Why Grayscale’s SEC Victory Is Unlikely to Benefit Bitcoin and Crypto Markets in the Long Run

Key Points

* Grayscale’s SEC victory led to a surge in Bitcoin prices but may not offer long-term benefits.

* Market reactions to Grayscale’s moves have been inconsistent.

* Grayscale’s trusts inherently limit crypto circulation.

* Most Grayscale trusts unlikely to convert into ETFs.

* Declining trading volumes signal caution.

* Broader market implications for companies like BlackRock and Fidelity.

The U.S. Court of Appeals for the District of Columbia Circuit ruled in favor of Grayscale Investments on August 29, 2023, ordering the SEC to review Grayscale’s Bitcoin ETF application. While this led to an immediate surge in Bitcoin prices, several factors suggest caution for long-term market implications.

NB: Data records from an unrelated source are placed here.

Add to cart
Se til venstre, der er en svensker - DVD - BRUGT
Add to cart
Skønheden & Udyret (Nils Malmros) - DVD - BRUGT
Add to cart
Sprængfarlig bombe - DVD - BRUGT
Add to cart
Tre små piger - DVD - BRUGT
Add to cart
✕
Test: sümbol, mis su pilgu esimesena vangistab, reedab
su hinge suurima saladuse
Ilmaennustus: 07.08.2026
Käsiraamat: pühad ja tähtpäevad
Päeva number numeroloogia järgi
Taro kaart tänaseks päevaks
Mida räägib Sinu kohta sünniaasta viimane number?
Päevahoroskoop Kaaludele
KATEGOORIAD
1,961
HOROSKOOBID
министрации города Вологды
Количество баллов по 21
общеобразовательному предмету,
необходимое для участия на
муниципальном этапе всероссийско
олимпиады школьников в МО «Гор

Broader Market Implications

The court’s decision is poised to send ripples through the financial industry. Firms such as BlackRock, WisdomTree, and Fidelity, which have expressed interest in launching Bitcoin ETFs, could find the legal terrain shifting either for or against them, contingent on the SEC’s future actions and any ensuing appeals. In the wake of legal victories for Ripple XRP and Grayscale, this trend could serve as a catalyst for other companies, like Coinbase, that are currently embroiled in legal battles with the SEC. 

Market Reaction: A Historical Perspective

Grayscale initially submitted an application to transform its Grayscale Bitcoin Trust (GBTC) into an ETF in October 2021. The market’s initial response was negative, yet Bitcoin soared to a record high of $69,000 on November 10, 2021, before experiencing a 70% decline thereafter. This inconsistent market reaction suggests that the recent surge in Bitcoin and cryptocurrency prices may not be reliable indicators of sustained long-term market trends. The surge in Bitcoin prices may be a trading strategy aimed at liquidating short positions.

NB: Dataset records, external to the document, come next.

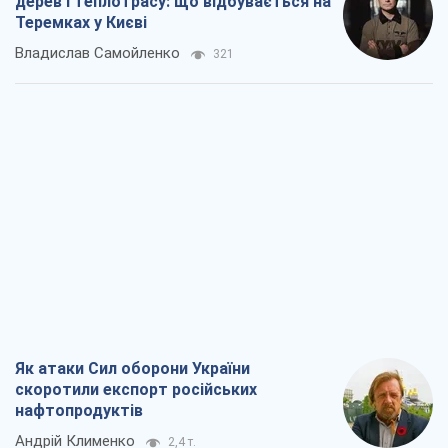
дерев і теплотрасу: що відбувається на
Теремках у Києві
Владислав Самойленко
321
Як атаки Сил оборони України
скоротили експорт російських
нафтопродуктів
Андрій Клименко
2,4 т.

Grayscale’s Trusts and Crypto Circulation

Grayscale’s GBTC, launched in 2013, is the world’s largest Bitcoin fund traded over-the-counter with over $14 billion in assets under management. Grayscale’s trusts inherently limit the circulation of cryptocurrencies. These trusts are not redeemable, effectively locking up assets. Grayscale offers multiple trusts related to a variety of cryptocurrencies, including: Aave (AAVE), Algorand (ALGO), Avalanche (AVAX), Basic Attention Token (BAT), Bitcoin (BTC), Bitcoin Cash (BCH), Cardano (ADA), Chainlink (LINK), Compound (COMP), Cosmos (ATOM), Curve (CRV), Decentraland (MANA), Ethereum (ETH), Ethereum Classic (ETC), Filecoin (FIL), Horizen (ZEN), Litecoin (LTC), Livepeer (LPT), MakerDao (MKR), Polkadot (DOT), Polygon (MATIC), Solana (SOL), Stellar Lumens (XLM), Uniswap (UNI), Zcash (ZEC).

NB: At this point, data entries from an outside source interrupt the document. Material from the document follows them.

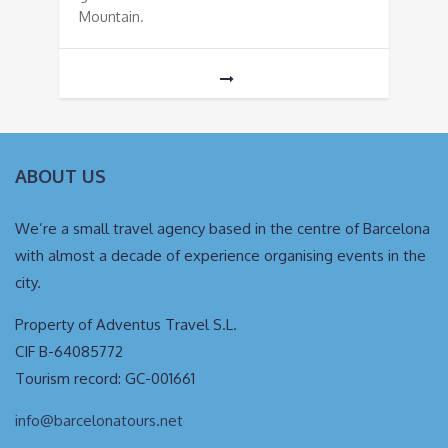
Mountain.
ABOUT US
We’re a small travel agency based in the centre of Barcelona
with almost a decade of experience organising events in the
city.
Property of Adventus Travel S.L.
CIF B-64085772
Tourism record: GC-001661
info@barcelonatours.net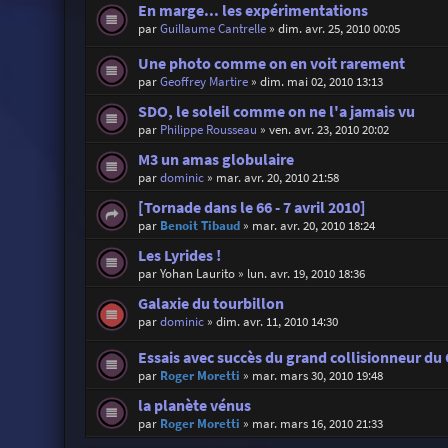
En marge... les expérimentations
par
Guillaume Cantrelle
»
dim. avr. 25, 2010 00:05
Une photo comme on en voit rarement
par
Geoffrey Martire
»
dim. mai 02, 2010 13:13
SDO, le soleil comme on ne l'a jamais vu
par
Philippe Rousseau
»
ven. avr. 23, 2010 20:02
M3 un amas globulaire
par
dominic
»
mar. avr. 20, 2010 21:58
[Tornade dans le 66 - 7 avril 2010]
par
Benoit Tibaud
»
mar. avr. 20, 2010 18:24
Les Lyrides !
par
Yohan Laurito
»
lun. avr. 19, 2010 18:36
Galaxie du tourbillon
par
dominic
»
dim. avr. 11, 2010 14:30
Essais avec succès du grand collisionneur d
par
Roger Moretti
»
mar. mars 30, 2010 19:48
la planète vénus
par
Roger Moretti
»
mar. mars 16, 2010 21:33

Limited Scope for ETF Conversion

While the court ruling mandates a review of Grayscale’s Bitcoin ETF application by the SEC, it does not guarantee its eventual listing. Most other cryptocurrencies under Grayscale’s management are unlikely to convert into ETFs. If the SEC allows these trusts to be redeemable, it could be detrimental due to increased circulation, especially when these assets are priced lower than market rates.

Regulatory Uncertainties

Judge Neomi Rao emphasized that the SEC’s initial denial was “arbitrary and capricious,” particularly when Bitcoin and Bitcoin futures are “closely correlated.” Both parties have 45 days to appeal, and the SEC has not yet indicated whether it will appeal the ruling. If Grayscale prevails and the SEC does not appeal, the court would specify how its decision should be executed, potentially instructing the SEC to approve the application or revisit it on other grounds.

Declining Market Volumes

The overall cryptocurrency market is exhibiting signs of fatigue, marked by a significant decline in trading volumes. Notably, the Bitcoin market is currently seeing its lowest monthly trading volumes since the historical price peak in November 2021. For instance, Binance’s Bitcoin spot trading volume plummeted from $195 billion in September 2022 to a mere $28 billion last month. This sharp decline serves as a cautionary signal for investors who may be anticipating a long-term market uplift from Grayscale’s legal victory, especially considering its potential to increase the Bitcoin supply.

Conclusion

While the immediate market reaction to Grayscale’s SEC win has been positive for Bitcoin, several factors suggest caution. From the inconsistent historical market reactions to the inherent limitations of Grayscale’s trusts and declining market volumes, the long-term benefits of this legal victory for the crypto market remain uncertain.